6. Helps people socialize
While it may seem a bit counterintuitive, owning a dog actually increases a person’s opportunities to socialize, according to Michael Landa, CEO of natural pet food brand Nuloand founder of Los Angeles–based dog-walking service The Pet Staff. “I take my dog for a two-mile walk every day, and I run into five to 10 people whom I stop and talk to,” he says. Christie Keith, the online and social media editor at PetConnection.com, agrees. "A 1999 Canadian study found that pet owners were more 'socially engaged' than non–pet owners," she says. In addition, an Austrian study “found that pet ownership led to an increase in social contact, more socialization within neighborhoods [such as neighbors chatting as they walk their dogs], and even a greater perception to observers that the neighborhood seems 'friendly.’”
7. Prevents strokes
Although dogs are often touted for their health benefits, cat owners can see gains, too. Felines are just as beneficial to your health as dogs. “If you have a cat, you’re 30 percent less likely to have a heart attack, and you’re 40 percent less likely to have a cardiovascular incident like a stroke,” Becker says. In addition, pets can aid in the recovery of a heart attack. “If you have a heart attack and you have a dog, you are eight times more likely to be alive a year later,” Becker says.
8. Monitors blood sugar levels for diabetics
According to the American Diabetes Association’s Diabetes Forecast magazine, a 1992 study found that one-third of the pets living with diabetics (mostly dogs, but other pets included cats, birds and rabbits) would change their behavior when their owner’s blood sugar level dropped. Most likely a reaction to chemical changes in the owner’s body, the behavior noted in the study has resulted in organizations like Dogs4Diabetics, which trains dogs to be companions for patients at risk of unstable blood glucose levels.

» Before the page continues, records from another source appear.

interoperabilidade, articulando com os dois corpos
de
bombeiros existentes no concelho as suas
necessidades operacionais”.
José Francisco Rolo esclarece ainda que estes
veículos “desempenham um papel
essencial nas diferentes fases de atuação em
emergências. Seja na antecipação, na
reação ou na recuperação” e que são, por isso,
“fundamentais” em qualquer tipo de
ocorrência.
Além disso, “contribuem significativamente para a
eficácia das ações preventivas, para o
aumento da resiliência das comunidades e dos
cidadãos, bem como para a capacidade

9. Prevents allergies and improves immunity
Becker says pets can dramatically improve immunity and prevent allergies. “A study found that children ages 5 to 7 from pet-owning households attend school three weeks more per year than those who don’t have pets,” he says. He also says that the more pets you have earlier in life, the fewer allergies you will develop. “Kids who grow up on farms and around animals don’t have allergies,” he says. “That dander on that hair, that’s natural immunotherapy.” But he notes that this effect is not reversible: Getting a pet as an adult will not minimize allergies, it only helps prevent certain allergies from developing in children.
10. Helps children develop
Children who grow up in a household with pets benefit in myriad ways, especially in their emotional development. “When a child is attached to a dog or cat, they learn to express themselves in more ways and they learn to relate better,” says Landa, who brings children to animal shelters to deliver toys and food. Pets are also hugely beneficial to children suffering from autism and Attention Deficit Hyperactivity Disorder (ADHD). For children with ADHD, taking care of a pet can encourage them to focus on responsibilities through a predictable routine. While the sensory experience of holding and petting an animal can be soothing for children with autism.